Abstract

In April, the United States presidential administration announced a whole-of-government effort focused largely on gathering and increasing access to disaggregated data on the experiences of historically underserved groups. The importance of disaggregating the data on specific subpopulations can easily be overlooked in efforts that target diversity broadly. Drawing inspiration from astrophysics, this talk will focus on data and analyses related to the hiring of a specific population that is underrepresented in scientific research: African-American doctoral degree holders. Using the Drake equation to frame the discussion, the talk will address the extent to which the search for African-American terrestrial intelligence (SATI) can be understood through the analytical lens of the search for extra-terrestrial intelligence (SETI). With this framing, we will tackle an oft-cited cause for underrepresentation, the pipeline, in light of statistical arguments suggesting the implausibility that pipeline problems fully explain the observed underrepresentation in some elite settings.

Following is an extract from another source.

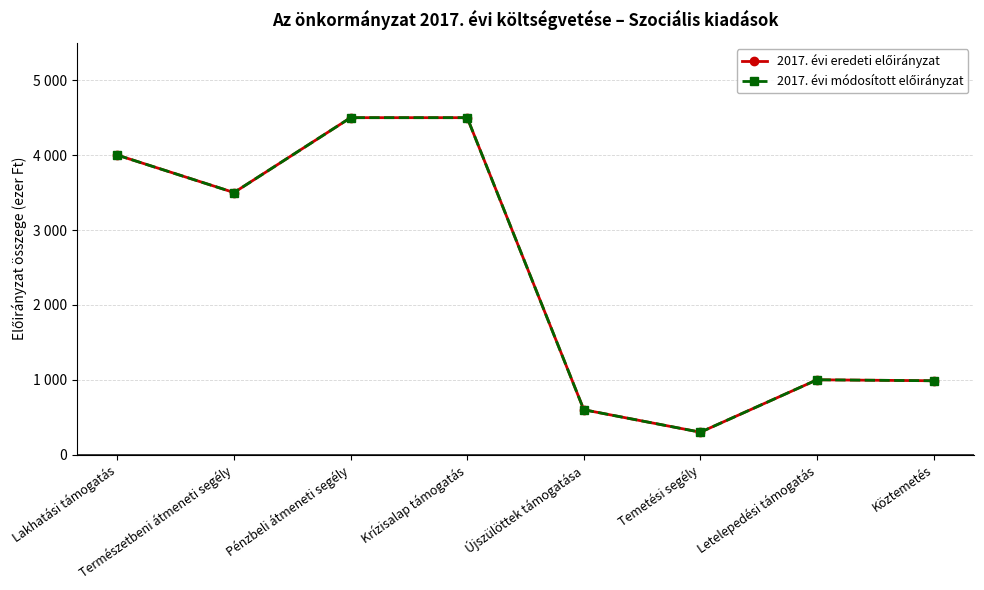

True or false: 2017. évi eredeti előirányzat and 2017. évi módosított előirányzat cross at least once.

False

The talk will briefly touch some unexpected benefits of involving a more diverse population in science, arguing that diverse groups both do scientific research differently and do different scientific research. The talk will conclude with a call for accountability through disaggregating data in diversity, equity, and inclusion (DEI) initiatives.

Materials

Slides: Video:

This webinar was brought to you by the Exascale Computing Project (ECP) HPC Workforce Development and Retention Action Group, which organizes a webinar series on topics related to developing a diverse, equitable, and inclusive work culture in the computing sciences.

Speaker

Dr. Damian Rouson, Lawrence Berkeley National Laboratory

Biography Damian Rouson is the Group Lead for the Computer Languages and Systems Software (CLaSS) Group at Lawrence Berkeley National Laboratory (“Berkeley Lab”). CLaSS studies, designs, and develops new parallel programming languages and execution environments, including compilers, libraries, and networking middleware. Damian’s research at Berkeley Lab explores the use of machine learning to accelerate predictions of climate change’s regional impacts using Fortran 2018 and UPC++. He also founded Sourcery, Inc. a research software engineering consultancy focused on modern Fortran, including modernizing legacy Fortran. Sourcery, Inc. has worked on software projects in domains ranging from particle-beam physics and nuclear energy to weather and climate science. He also founded Sourcery Institute, a California public-benefit nonprofit corporation granted 501(c)(3) tax-exempt status for research and education in computational science and engineering. Sourcery Institute offers training courses, publishes open-source course modules, and funds a Ph.D. fellowship at Cranfield University. He co-authored the textbook Scientific Software Design: The Object-Oriented Way (Cambridge University Press, 2011) and has taught related university courses and tutorials on Fortran 2018 and agile software development. He is an alternate member of the Fortran standards committee. He holds a B.S. from Howard University and an M.S. and Ph.D. from Stanford University, all in mechanical engineering.